Design: Validation of a novel technique by comparison to a reference standard.

Participants: Thirty-one subjects, including 20 healthy volunteers, 6 patients with COPD, and 5 patients with congestive heart failure.

Interventions: Participants performed progressive treadmill exercise to exhaustion. Ventilation was monitored by a novel battery-powered, miniaturized, and calibrated respiratory inductive plethysmograph. Inductance sensors encircling the rib cage and abdomen were built into an elastic body garment. A pneumotachograph attached to a mouthpiece served as the reference method.

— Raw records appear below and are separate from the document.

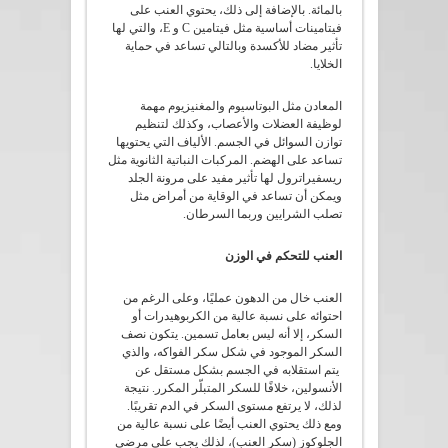
بالمائة. بالإضافة إلى ذلك، يحتوي العنب على
فيتامينات أساسية مثل فيتامين C و E، والتي لها
تأثير مضاد للأكسدة وبالتالي تساعد في حماية
الخلايا.
المعادن مثل البوتاسيوم والمغنيزيوم مهمة
لوظيفة العضلات والأعصاب، وكذلك لتنظيم
توازن السوائل في الجسم. الألياف التي يحتويها
تساعد على الهضم. المركبات النباتية الثانوية مثل
ريسفيراترول لها تأثير مفيد على مرونة الجلد
ويمكن أن تساعد في الوقاية من أمراض مثل
تصلب الشرايين وربما السرطان.
العنب للتحكم في الوزن
العنب خال من الدهون عمليًا، وعلى الرغم من
احتوائه على نسبة عالية من الكربوهيدرات أو
السكر، إلا أنه ليس بعامل تسمين. يتكون نصف
السكر الموجود في شكل سكر الفواكه، والذي
يتم استقلابه في الجسم بشكل مستقل عن
الأنسولين، خلافًا للسكر المتبلّر المكرر. نتيجة
لذلك، لا يرتفع مستوى السكر في الدم تقريبًا.
ومع ذلك يحتوي العنب أيضًا على نسبة عالية من
الجلوكوز (سكر العنب)، لذلك يجب على مرضى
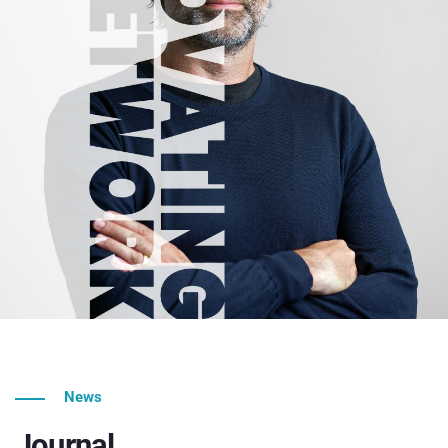
News
Journal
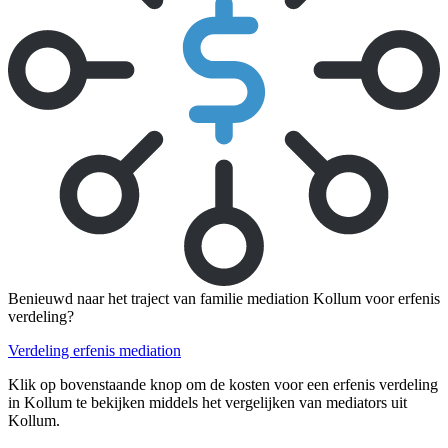
Benieuwd naar het traject van familie mediation Kollum voor erfenis
verdeling?
Verdeling erfenis mediation
Klik op bovenstaande knop om de kosten voor een erfenis verdeling
in Kollum te bekijken middels het vergelijken van mediators uit
Kollum.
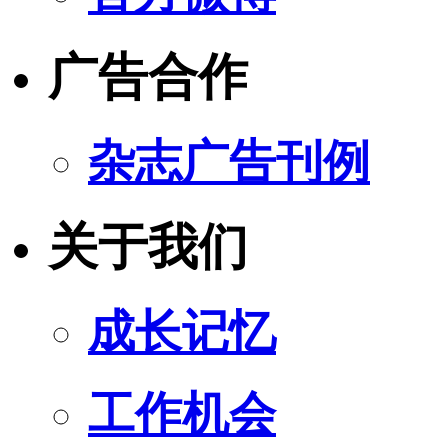
广告合作
杂志广告刊例
关于我们
成长记忆
工作机会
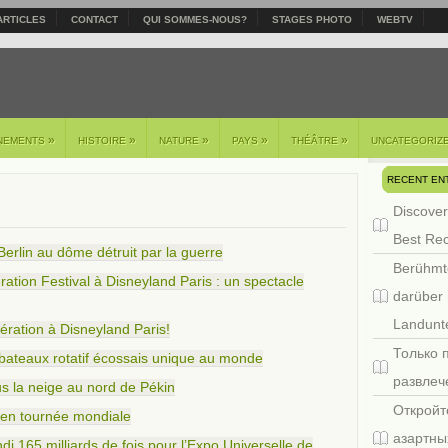
ARTICLES
CONTACT
QUI SOMMES-NOUS?
STAGES PHOTO
WEBTV
»
»
»
»
»
NEMENTS
HISTOIRE
NATURE
PAYS
THÉÂTRE
UNCATEGORIZ
RECENT EN
Discover
Best Re
Berlin au dôme détruit par la guerre
Berühmt
ion Festival à Disneyland Paris : un spectacle
darüber 
Landunte
ération à Disneyland Paris!
Только 
bateaux rotatif écossais unique au monde
развлеч
s la neige au nord de Pékin
Откройт
 en tournée mondiale
азартны
di 165 milliards de fois pour l’Expo Universelle de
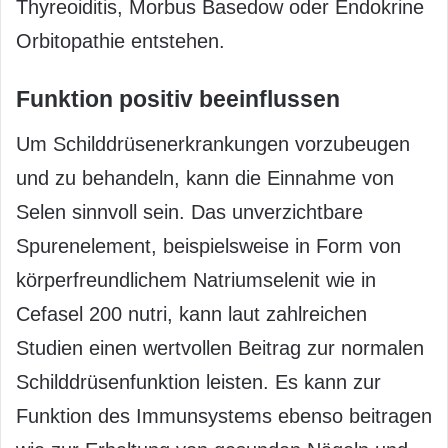
Thyreoiditis, Morbus Basedow oder Endokrine
Orbitopathie entstehen.
Funktion positiv beeinflussen
Um Schilddrüsenerkrankungen vorzubeugen
und zu behandeln, kann die Einnahme von
Selen sinnvoll sein. Das unverzichtbare
Spurenelement, beispielsweise in Form von
körperfreundlichem Natriumselenit wie in
Cefasel 200 nutri, kann laut zahlreichen
Studien einen wertvollen Beitrag zur normalen
Schilddrüsenfunktion leisten. Es kann zur
Funktion des Immunsystems ebenso beitragen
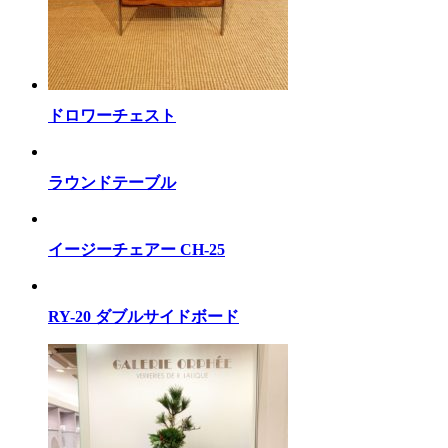
ドロワーチェスト
ラウンドテーブル
イージーチェアー CH-25
RY-20 ダブルサイドボード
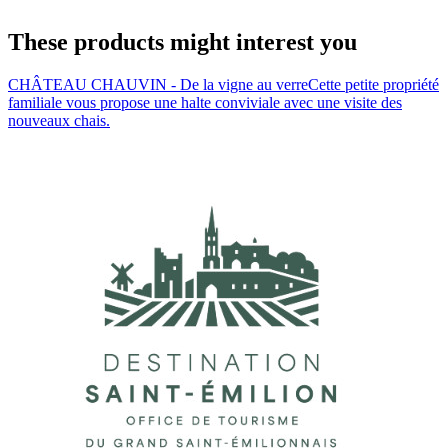
These products might interest you
CHÂTEAU CHAUVIN - De la vigne au verre
Cette petite propriété
familiale vous propose une halte conviviale avec une visite des
nouveaux chais.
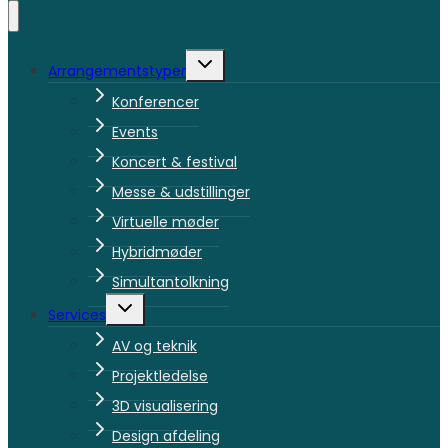
Skift
Arrangementstyper
undermenu
Konferencer
Events
Koncert & festival
Messe & udstillinger
Virtuelle møder
Hybridmøder
Simultantolkning
Skift
Services
undermenu
AV og teknik
Projektledelse
3D visualisering
Design afdeling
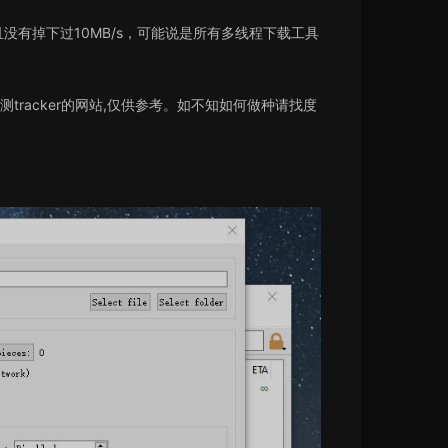
并且没有掉下过10MB/s，可能说是所有多线程下载工具
racker的网站,仅供参考。如不知如何做种请找度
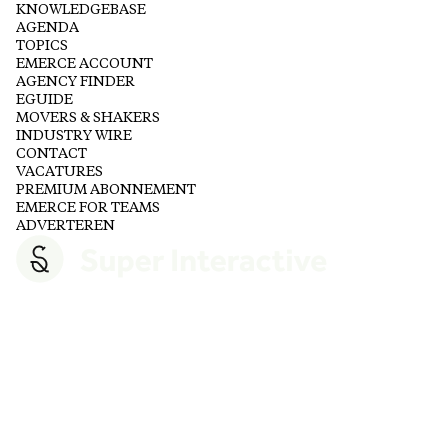
KNOWLEDGEBASE
AGENDA
TOPICS
EMERCE ACCOUNT
AGENCY FINDER
EGUIDE
MOVERS & SHAKERS
INDUSTRY WIRE
CONTACT
VACATURES
PREMIUM ABONNEMENT
EMERCE FOR TEAMS
ADVERTEREN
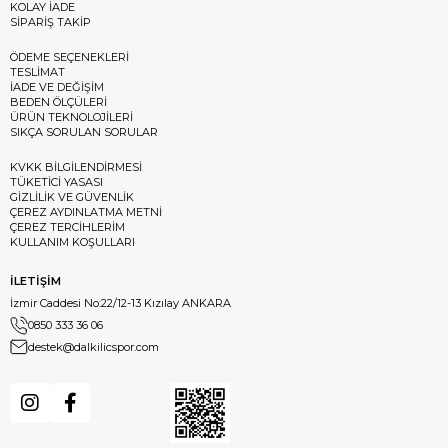
KOLAY İADE
SİPARİŞ TAKİP
ÖDEME SEÇENEKLERİ
TESLİMAT
İADE VE DEĞİŞİM
BEDEN ÖLÇÜLERİ
ÜRÜN TEKNOLOJİLERİ
SIKÇA SORULAN SORULAR
KVKK BİLGİLENDİRMESİ
TÜKETİCİ YASASI
GİZLİLİK VE GÜVENLİK
ÇEREZ AYDINLATMA METNİ
ÇEREZ TERCİHLERİM
KULLANIM KOŞULLARI
İLETİŞİM
İzmir Caddesi No:22/12-13 Kızılay ANKARA
0850 333 36 06
destek@dalkilicspor.com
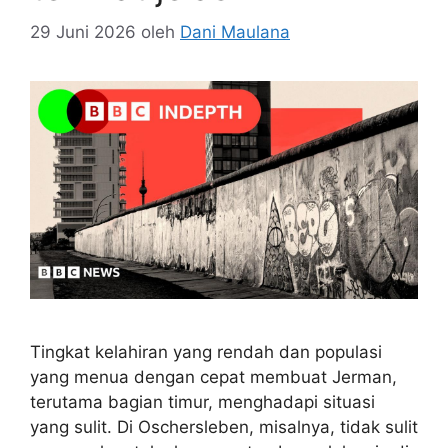
29 Juni 2026
oleh
Dani Maulana
Tingkat kelahiran yang rendah dan populasi
yang menua dengan cepat membuat Jerman,
terutama bagian timur, menghadapi situasi
yang sulit. Di Oschersleben, misalnya, tidak sulit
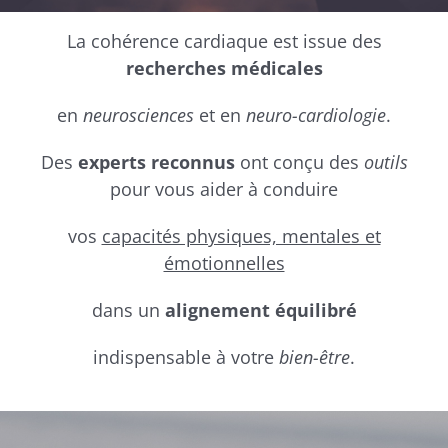
La cohérence cardiaque est issue des
recherches médicales
en
neurosciences
et en
neuro-cardiologie
.
Des
experts reconnus
ont conçu d
es
outils
pour vous aider à conduire
vos
capacités physiques, mentales et
émotionnelles
dans un
alignement équilibré
indispensable à votre
bien-être
.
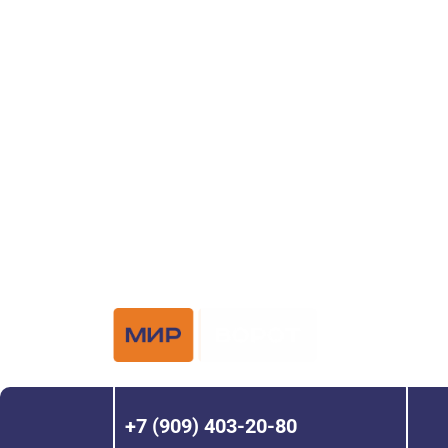
ворот?
Задайте вопрос нашему специалисту по те
или оставьте заявку в форме обратной свя
Официальный 
Hörmann с 200
+7 (909) 403-20-80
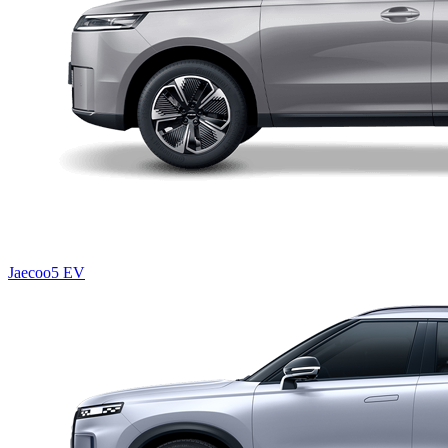
Jaecoo5 EV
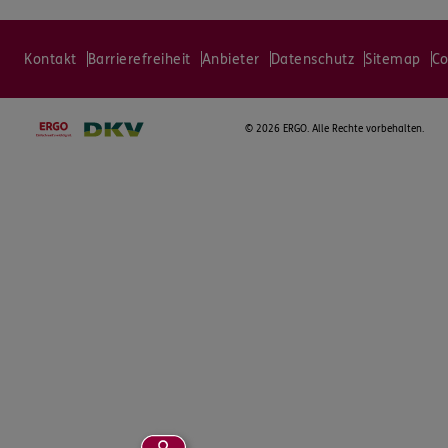
Kontakt
Barrierefreiheit
Anbieter
Datenschutz
Sitemap
Co
©
2026 ERGO. Alle Rechte vorbehalten.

Measurements and results: Breath-by-breath comparisons between the inductance plethysmograph and pneumotachograph over the course of progressive exercise to exhaustion revealed no significant bias of respiratory cycle time, tidal volume (Vt), and minute ventilation. The corresponding limits of agreement (bias ± 2 SDs) were ± 6%, ±17%, and ± 17%, respectively, for 2,480 breaths. Comparisons of mean values averaged over 20 breaths revealed improved limits of agreement of ± 1% for cycle time, and ± 7% for tidal volume and minute ventilation, respectively, for 124 comparisons. Agreement between methods was similar for patients and healthy subjects. Among the patients, maximal minute ventilation was lower, and breathing was more rapid and shallow than in healthy subjects. Obstructive lung disease was associated with a shorter duty cycle than heart failure.

Conclusions: The portable respiratory inductive plethysmograph accurately estimates ventilation during treadmill exercise, and identifies differences in breathing patterns among patients with pulmonary or cardiac diseases and healthy subjects. This unobtrusive monitoring technique is promising for application in ambulatory patients.